* PROBLEM DETAILS
Reproduce the following items word for word, from the line that contains "elevation (m): 2743" through the line that contains "catalogue / barcode: US 2010532", including both of those lines.
_____
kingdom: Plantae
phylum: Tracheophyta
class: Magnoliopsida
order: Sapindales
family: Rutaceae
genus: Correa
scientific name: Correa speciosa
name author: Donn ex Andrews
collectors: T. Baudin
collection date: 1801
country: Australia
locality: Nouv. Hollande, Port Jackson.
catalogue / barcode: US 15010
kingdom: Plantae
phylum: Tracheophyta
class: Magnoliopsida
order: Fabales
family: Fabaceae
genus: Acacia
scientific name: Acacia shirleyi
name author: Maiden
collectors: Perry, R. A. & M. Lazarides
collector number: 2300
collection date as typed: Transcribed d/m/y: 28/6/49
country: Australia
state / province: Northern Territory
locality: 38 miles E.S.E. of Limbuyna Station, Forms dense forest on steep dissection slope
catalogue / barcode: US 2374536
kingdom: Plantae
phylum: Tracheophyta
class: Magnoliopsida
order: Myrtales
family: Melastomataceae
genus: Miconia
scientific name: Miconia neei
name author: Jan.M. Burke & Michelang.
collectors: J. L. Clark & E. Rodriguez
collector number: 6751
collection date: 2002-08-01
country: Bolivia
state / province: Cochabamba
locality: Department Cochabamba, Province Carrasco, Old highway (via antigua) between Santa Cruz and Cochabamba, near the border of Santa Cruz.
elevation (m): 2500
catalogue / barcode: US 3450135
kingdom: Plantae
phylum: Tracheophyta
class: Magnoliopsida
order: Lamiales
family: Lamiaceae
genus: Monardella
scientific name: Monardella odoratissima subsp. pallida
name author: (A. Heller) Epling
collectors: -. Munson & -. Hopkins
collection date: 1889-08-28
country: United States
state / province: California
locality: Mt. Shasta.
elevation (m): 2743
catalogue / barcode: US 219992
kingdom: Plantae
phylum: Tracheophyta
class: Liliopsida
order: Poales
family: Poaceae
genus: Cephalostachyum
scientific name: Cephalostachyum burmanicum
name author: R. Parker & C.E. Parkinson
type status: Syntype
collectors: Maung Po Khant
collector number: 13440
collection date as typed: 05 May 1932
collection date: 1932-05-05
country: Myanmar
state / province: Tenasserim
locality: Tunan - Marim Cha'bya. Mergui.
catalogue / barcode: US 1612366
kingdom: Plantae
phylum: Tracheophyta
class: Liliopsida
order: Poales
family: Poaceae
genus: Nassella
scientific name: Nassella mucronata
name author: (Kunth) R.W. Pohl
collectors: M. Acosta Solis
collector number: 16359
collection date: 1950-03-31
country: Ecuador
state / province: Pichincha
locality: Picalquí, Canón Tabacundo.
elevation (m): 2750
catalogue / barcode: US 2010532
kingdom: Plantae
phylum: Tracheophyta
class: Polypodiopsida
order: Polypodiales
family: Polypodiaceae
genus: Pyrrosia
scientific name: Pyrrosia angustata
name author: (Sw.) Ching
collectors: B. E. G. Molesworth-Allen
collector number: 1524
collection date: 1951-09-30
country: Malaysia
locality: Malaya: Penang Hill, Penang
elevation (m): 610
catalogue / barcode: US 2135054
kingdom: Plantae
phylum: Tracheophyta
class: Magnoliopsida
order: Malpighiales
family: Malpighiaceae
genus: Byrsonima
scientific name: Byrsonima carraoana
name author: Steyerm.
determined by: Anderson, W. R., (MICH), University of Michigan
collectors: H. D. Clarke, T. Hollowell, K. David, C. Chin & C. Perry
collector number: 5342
_____
* ANSWER TO THIS TASK
elevation (m): 2743
catalogue / barcode: US 219992
kingdom: Plantae
phylum: Tracheophyta
class: Liliopsida
order: Poales
family: Poaceae
genus: Cephalostachyum
scientific name: Cephalostachyum burmanicum
name author: R. Parker & C.E. Parkinson
type status: Syntype
collectors: Maung Po Khant
collector number: 13440
collection date as typed: 05 May 1932
collection date: 1932-05-05
country: Myanmar
state / province: Tenasserim
locality: Tunan - Marim Cha'bya. Mergui.
catalogue / barcode: US 1612366
kingdom: Plantae
phylum: Tracheophyta
class: Liliopsida
order: Poales
family: Poaceae
genus: Nassella
scientific name: Nassella mucronata
name author: (Kunth) R.W. Pohl
collectors: M. Acosta Solis
collector number: 16359
collection date: 1950-03-31
country: Ecuador
state / province: Pichincha
locality: Picalquí, Canón Tabacundo.
elevation (m): 2750
catalogue / barcode: US 2010532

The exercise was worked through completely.